January 23, 1997
Digest: A part-time judge may work as a hair stylist at the county jail provided that no inmate sentenced by the judge uses the judge as a hair stylist.
Rule: 22 NYCRR 100.6(B)(4)
A part-time village justice inquires whether serving as a hairstylist at the county jail is permissible. Hairstyling is offered to eligible inmates bi-weekly and inmates pay for the service from their commissary accounts. The only inmates who receive haircuts are those sentenced to one year in jail. This justice’s caseload consists almost exclusively of traffic infractions and thus the judge rarely presides over matters in which the defendant is likely to be sentenced to incarceration of one year. The inmates are almost exclusively tried and/or sentenced not by the inquiring justice but by other Town or Village Justices or a County Court Judge. Another Village Justice also serves within the justice’s municipality.

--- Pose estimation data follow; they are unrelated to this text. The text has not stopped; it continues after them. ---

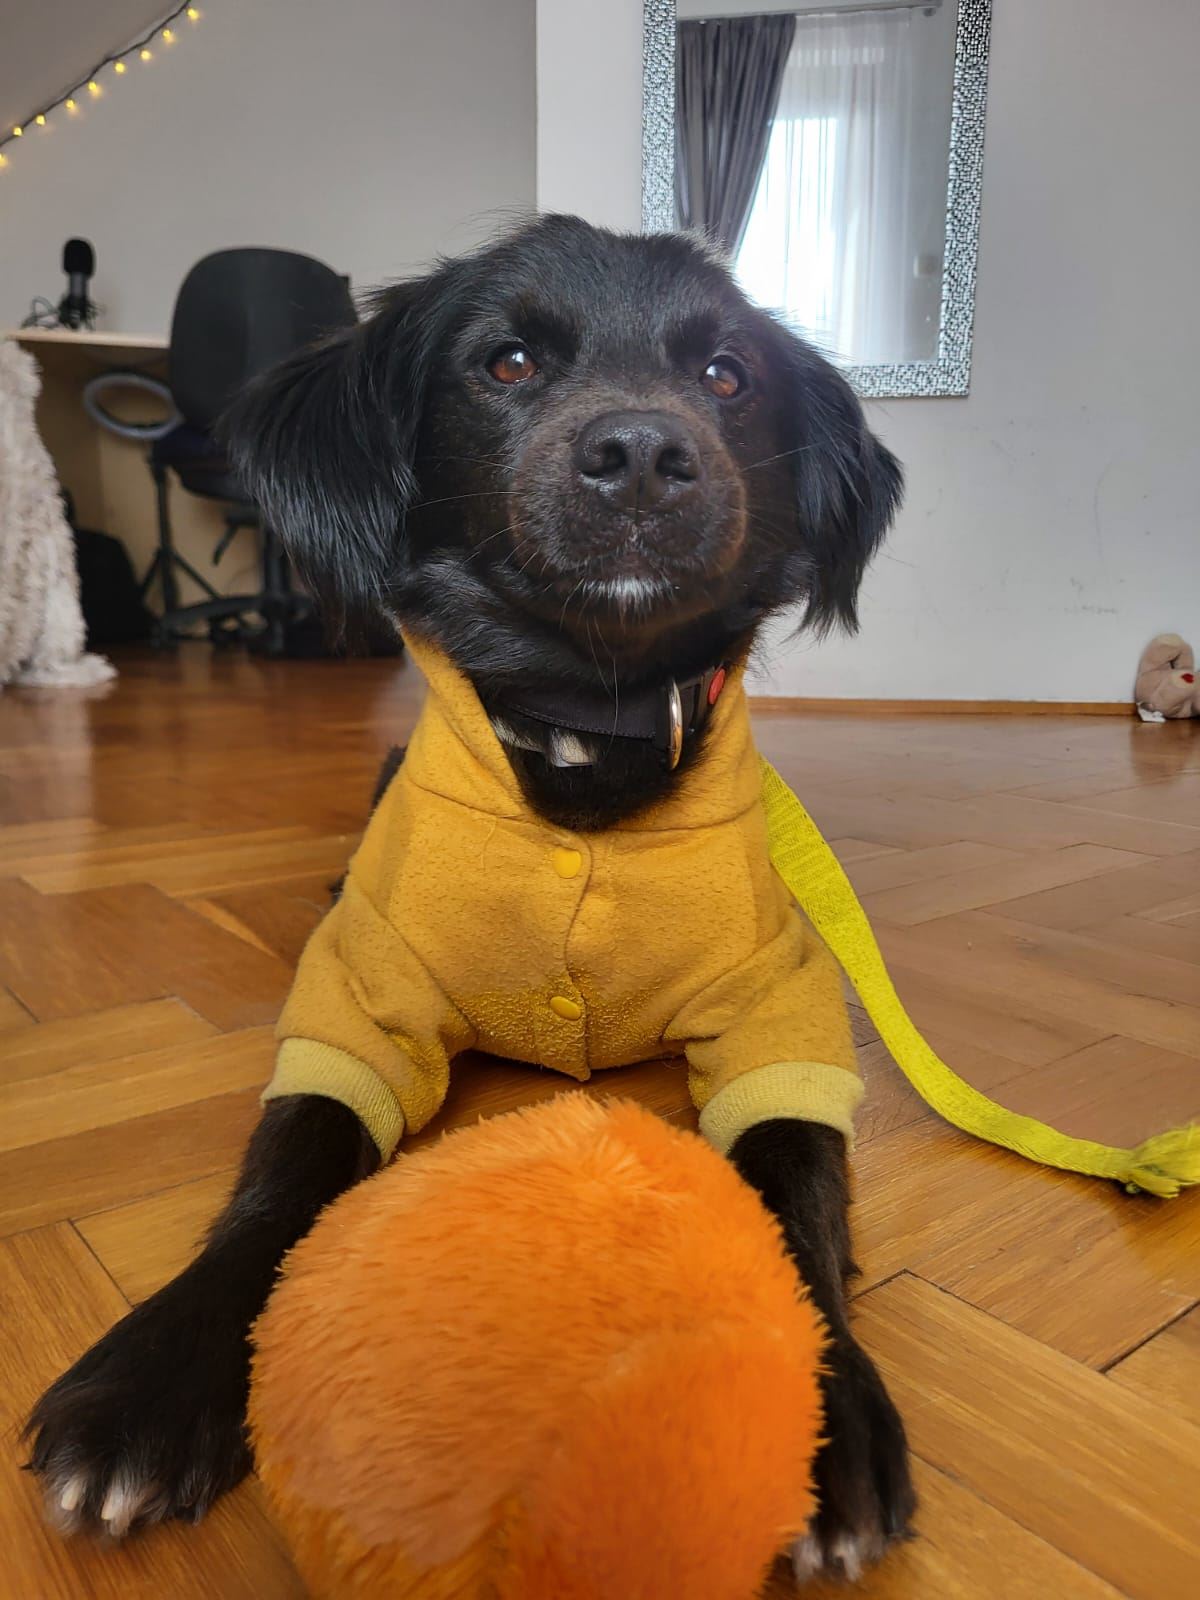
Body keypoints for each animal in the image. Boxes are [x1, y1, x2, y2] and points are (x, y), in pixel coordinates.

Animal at [27, 215, 913, 1581]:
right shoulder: (359, 996)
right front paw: (153, 1377)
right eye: (507, 362)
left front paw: (818, 1410)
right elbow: (281, 1172)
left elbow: (798, 1185)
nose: (645, 454)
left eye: (726, 378)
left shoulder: (784, 1009)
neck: (589, 725)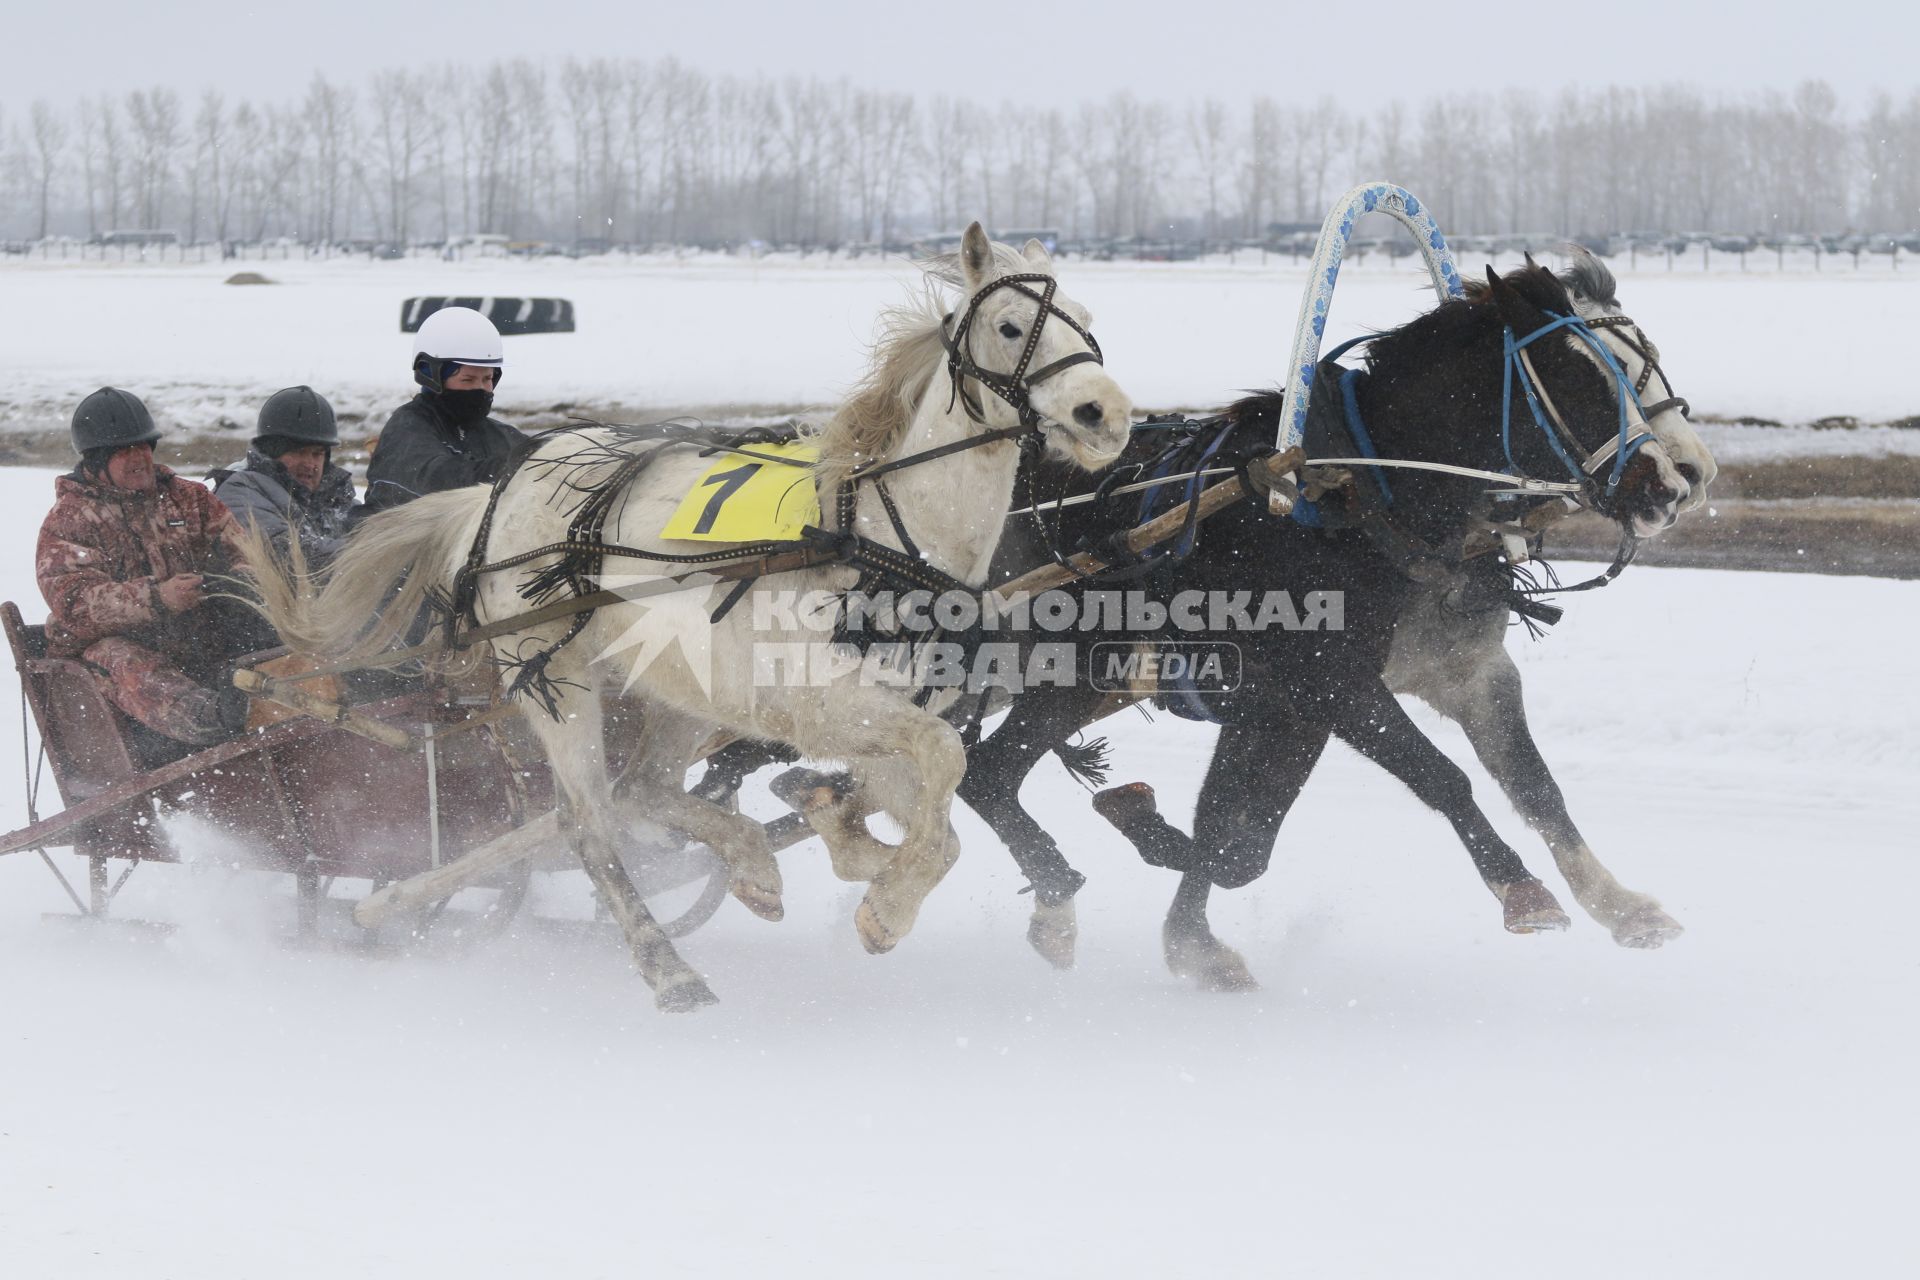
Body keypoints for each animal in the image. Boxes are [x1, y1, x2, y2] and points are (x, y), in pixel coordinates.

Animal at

The Rules Governing Judicial Conduct allow a part-time judge to “...accept private employment or public employment in a federal, state, or municipal department or agency, provided that such employment is not incompatible with judicial office and does not conflict or interfere with the proper performance of the judge’s duties.” 22 NYCRR 100.6(B)(4).
Since the inquiring judge is not likely to handle cases which result in incarceration at the jail, and with the understanding that the judge must recuse himself/herself if any potential conflict should arise, the judge may continue to work as a hairstylist at the county jail.